While ChrysaLisp emphasizes high-performance text parsing through simple binary search primitives (bfind, bskip), it also provides a robust and efficient Regular Expression engine. Implemented as the Regexp class, this system is used for complex pattern matching, global search, and sophisticated text transformations in tools like grep, sed, and the Editor application.

Architecture: The NFA Engine

The ChrysaLisp Regexp engine is a Non-deterministic Finite Automaton (NFA) implementation. It prioritizes correctness and predictable performance over the complex, backtracking-heavy engines found in many other environments.

The process follows a classic three-stage pipeline:

  1. Tokenization: The pattern is broken into literals, operators, and character classes.

  2. Postfix Conversion: The tokens are rearranged into postfix notation (Reverse Polish Notation) to handle operator precedence correctly.

  3. Compilation: The postfix expression is compiled into a list of NFA instructions (meta-data), which represents the state machine.

NFA Instructions

The compiled "meta" object consists of instructions like:

  • (:lit char): Match a literal character.

  • (:wild .): Match any character.

  • (:class string): Match a character from an optimized char-class.

  • (:nil offset1 [offset2]): A non-consuming split or jump instruction used to implement loops, branches, and quantifiers.

  • (:assert type): Anchor matches like ^ (start), $ (end), or ! (word boundary).

Quantifiers: Greedy and Lazy

ChrysaLisp supports both greedy (matching as much as possible) and lazy (matching as little as possible) quantifiers.

  • Greedy: * (zero or more), + (one or more), ? (zero or one).

  • Lazy: *?, +?, ??.

The lazy behavior is achieved by the order of offsets in the (:nil ...) split instructions during compilation. By swapping the priority of the loop vs. the exit branch in the NFA, the engine naturally finds the shortest or longest match.

Submatches and Capture Groups

Capture groups (...) are supported and automatically tracked during the search. The results of a match include not just the full match bounds, but a list of all submatches (capture groups).

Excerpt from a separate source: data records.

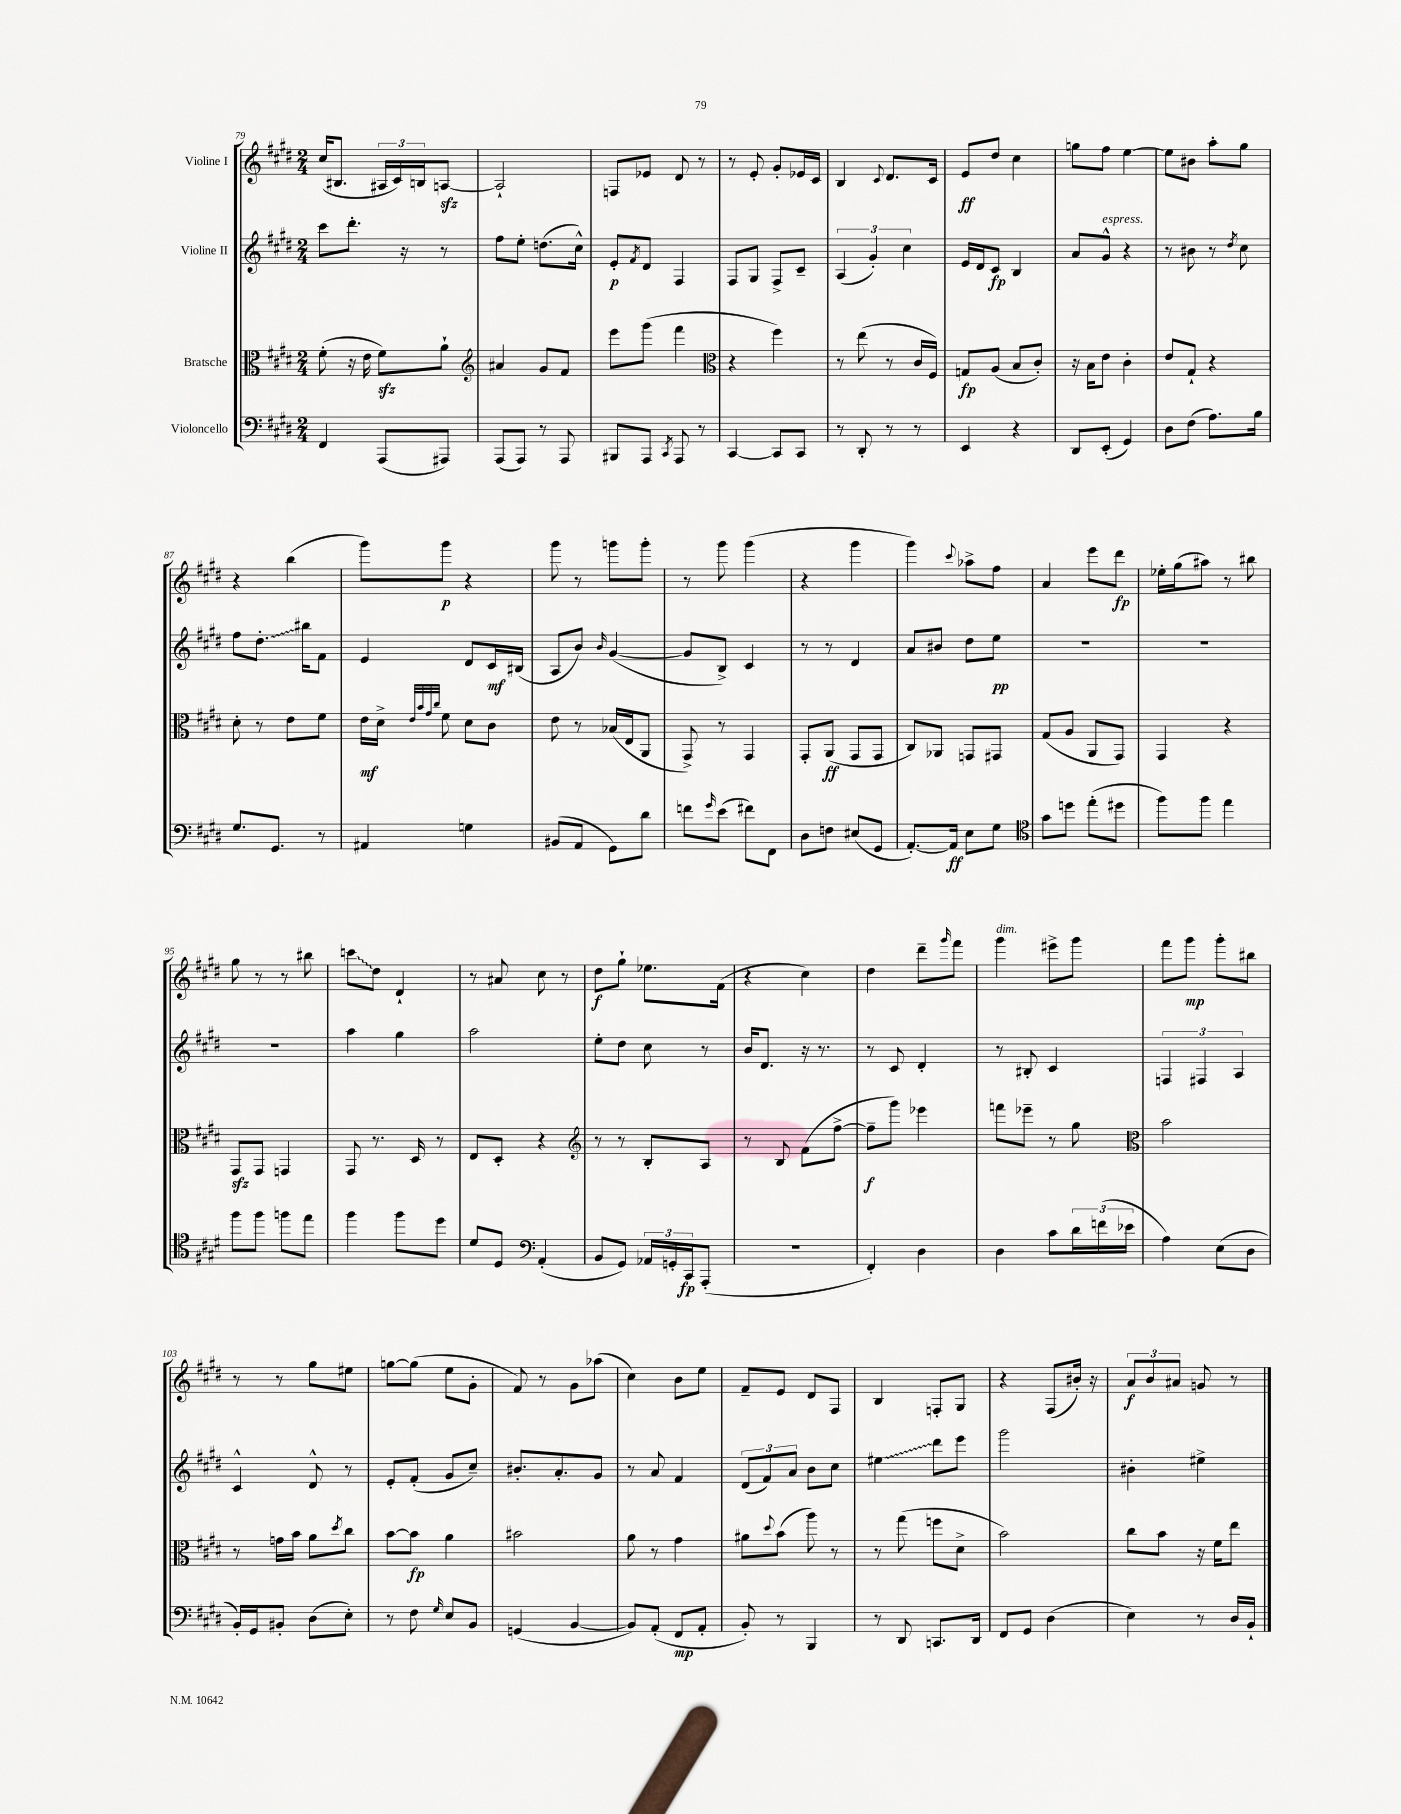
<<
\new StaffGroup <<
\new Staff = "s0" \with { instrumentName = "Violine I" } {
    \clef treble \key e \major \numericTimeSignature \time 2/4
    cis''16( bis8. \tuplet 3/2 { ais16 cis'16) b16 } a8~\sfz |
    a2-! |
    f8 ees'8 dis'8 r8 |
    r8 e'8-. gis'8-. ees'16 cis'16 |
    b4 \appoggiatura { cis'8 } dis'8. cis'16 |
    e'8\ff dis''8 cis''4 |
    g''8 fis''8 e''4~ |
    e''8 bis'8 a''8-. gis''8 |
    r4 b''4( |
    gis'''8) gis'''8\p r4 |
    gis'''8 r8 g'''8 g'''8-. |
    r8 gis'''8 gis'''4( |
    r4 gis'''4 |
    gis'''4) \appoggiatura { cis'''8 } aes''8-> fis''8 |
    a'4 e'''8 dis'''8\fp |
    ees''16-. gis''16( ais''8) r8 bis''8 |
    gis''8 r8 r8 bis''8 |
    \once \override Glissando.style = #'zigzag c'''8\glissando dis''8 dis'4-! |
    r8 ais'8 cis''8 r8 |
    dis''8\f gis''8-! ees''8. fis'16( |
    r4 cis''4) |
    dis''4 dis'''8-- \grace { gis'''16 } fis'''8 |
    gis'''4^\markup { \italic "dim." } eis'''8-> gis'''8 |
    fis'''8 gis'''8\mp gis'''8-. bis''8 |
    r8 r8 gis''8 eis''8 |
    g''8~ g''8( e''8 gis'8-. |
    fis'8) r8 gis'8 aes''8( |
    cis''4) b'8 e''8 |
    fis'8-- e'8 dis'8 fis8 |
    b4 f8-. gis8 |
    r4 fis8( bis'16-.) r16 |
    \tuplet 3/2 { a'8\f b'8 ais'8 } g'8 r8 \bar "|." |
}
\new Staff = "s1" \with { instrumentName = "Violine II" } {
    \clef treble \key e \major \numericTimeSignature \time 2/4
    cis'''8 dis'''8.-. r16 r8 |
    fis''8 e''8-. d''8.( cis''16-^) |
    e'8-.\p \acciaccatura { fis'8 } dis'8 fis4 |
    fis8 gis8 fis8-> cis'8-- |
    \tuplet 3/2 { a4( gis'4-.) cis''4 } |
    e'16 dis'16 cis'8\fp b4 |
    a'8 gis'8-^^\markup { \italic "espress." } r4 |
    r8 bis'8 r8 \acciaccatura { dis''8 } cis''8 |
    fis''8 \once \override Glissando.style = #'zigzag dis''8.-.\glissando bis''16 fis'8 |
    e'4 dis'8 cis'16\mf bis16( |
    a8 b'8) \grace { b'16 } gis'4~( |
    gis'8 b8->) cis'4 |
    r8 r8 dis'4 |
    a'8 bis'8 dis''8 e''8\pp |
    R2 |
    R2 |
    R2 |
    a''4 gis''4 |
    a''2 |
    e''8-. dis''8 cis''8 r8 |
    b'16 dis'8. r16 r8. |
    r8 cis'8 dis'4-. |
    r8 bis8-. cis'4 |
    \tuplet 3/2 { f4 fis4 a4 } |
    cis'4-^ dis'8-^ r8 |
    e'8-. fis'8-.( gis'8 cis''8--) |
    bis'8.-. a'8.-. gis'8 |
    r8 a'8 fis'4 |
    \tuplet 3/2 { dis'8( fis'8) a'8 } b'8 cis''8 |
    \once \override Glissando.style = #'zigzag eis''4\glissando dis'''8 e'''8 |
    gis'''2 |
    bis'4-. eis''4-> \bar "|." |
}
\new Staff = "s2" \with { instrumentName = "Bratsche" } {
    \clef alto \key e \major \numericTimeSignature \time 2/4
    fis'8-.( r16 e'16 fis'8\sfz) a'8-! |
    \clef treble ais'4 gis'8 fis'8 |
    e'''8 gis'''8( fis'''4 |
    \clef alto r4 fis''4) |
    r8 e''8( r8 cis'16 fis16) |
    g8\fp a8( b8 cis'8-.) |
    r16 b16 e'8 cis'4-. |
    e'8 gis8-! r4 |
    dis'8-. r8 e'8 fis'8 |
    e'16\mf dis'16-> \grace { e'32 b'32 gis'32 cis''32 } fis'8 dis'8 cis'8 |
    e'8 r8 bes16( e16 a,8 |
    gis,8->) r8 gis,4 |
    gis,8-. a,8\ff( gis,8 gis,8 |
    cis8) aes,8 g,8 gis,8 |
    gis8( a8 a,8 gis,8) |
    gis,4 r4 |
    gis,8\sfz gis,8 g,4 |
    gis,8 r8. dis16 r8 |
    e8 dis8-. r4 |
    \clef treble r8 r8 b8-. a8 |
    r8 b8 fis'8( fis''8~-> |
    fis''8--\f gis'''8) ees'''4 |
    f'''8 ees'''8-- r8 gis''8 |
    \clef alto b'2 |
    r8 g'16 b'16 a'8 \acciaccatura { dis''8 } cis''8 |
    b'8~ b'8\fp a'4 |
    bis'2 |
    a'8 r8 gis'4 |
    ais'8 \appoggiatura { dis''8 } b'8( a''8) r8 |
    r8 gis''8( f''8 dis'8-> |
    b'2) |
    cis''8 b'8 r16 fis'16 e''8 \bar "|." |
}
\new Staff = "s3" \with { instrumentName = "Violoncello" } {
    \clef bass \key e \major \numericTimeSignature \time 2/4
    fis,4 a,,8( ais,,8) |
    a,,8( a,,8) r8 a,,8 |
    bis,,8 a,,8 \acciaccatura { cis,8 } a,,8 r8 |
    cis,4~ cis,8 cis,8 |
    r8 dis,8-. r8 r8 |
    e,4 r4 |
    dis,8 e,8-.( gis,4) |
    dis8 fis8( a8.) b16 |
    gis8. gis,8. r8 |
    ais,4 g4 |
    bis,8( a,8 gis,8) dis'8 |
    f'8 \grace { gis'16 } e'8( fis'8) fis,8 |
    dis8 f8 eis8( gis,8 |
    a,8.~-.) a,16\ff e8 gis8 |
    \clef tenor gis'8 d''8 e''8-.( dis''8 |
    fis''8) fis''8 e''4 |
    fis''8 fis''8 f''8 e''8 |
    fis''4 fis''8 dis''8 |
    dis'8 dis8 \clef bass a,4-.( |
    b,8 gis,8) \tuplet 3/2 { aes,16 g,16-. cis,16\fp } a,,8-.( |
    R2 |
    fis,4-.) dis4 |
    dis4 cis'8 \tuplet 3/2 { dis'16 f'16( ees'16 } |
    a4) e8( dis8 |
    b,16-.) gis,16 bis,8-. dis8( e8-.) |
    r8 fis8 \grace { gis16 } e8 b,8 |
    g,4( b,4~ |
    b,8) a,8-.( fis,8\mp a,8-. |
    b,8-.) r8 b,,4 |
    r8 dis,8 c,8. dis,16 |
    fis,8 gis,8 dis4( |
    e4) r8 dis16 b,16-! \bar "|." |
}
>>
>>
\layout { \context { \Score currentBarNumber = #79 } }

(. regexp :search "2026-02-10" "(\\d+)-(\\d+)-(\\d+)")
; Returns a list of matches, each containing:
; ((0 10) (0 4) (5 7) (8 10)) 
;  ^full  ^$1   ^$2   ^$3

These submatches are essential for the replace-regex functionality, where they can be referenced in the replacement string as $0, $1, etc.

Global Integration: searching.inc

For convenience, the Regexp functionality is wrapped in a set of global functions in lib/text/searching.inc. These functions manage a global Regexp instance (+regexp) and provide a simplified API:

  • match? (text pattern): Returns :t if the pattern matches anywhere.

  • matches (text pattern): Returns a list of all matches (including submatches).

  • replace-regex (text pattern replacement): Performs global search and replace.

Optimized Replacement: The splice Primitive

Regexp replacement in ChrysaLisp is extremely efficient. The system pre-compiles the replacement string into a "template" and then uses the built-in splice primitive to perform the entire transformation in a single, atomic operation. This avoids repeated string allocations and copying.

Performance Considerations

The engine includes several optimizations:

  1. Fast Path Scanning: Before running the full NFA, the :match? and :search methods check if the pattern starts with a literal or a character class. If so, they use the high-speed bskipn or bskip primitives to rapidly skip over text that cannot possibly match.

  2. Meta-Data Caching: Compiled NFA objects are cached in an Fmap keyed by the pattern string, ensuring that the compilation step only happens once per unique pattern.

  3. Graph Element Caching: During compilation, individual NFA segments are memoized to reduce object churn and memory usage.

By combining the theoretical elegance of NFAs with the practical speed of ChrysaLisp's string primitives, the Regexp system provides a powerful tool for complex text processing that remains consistent with the system's overall performance goals.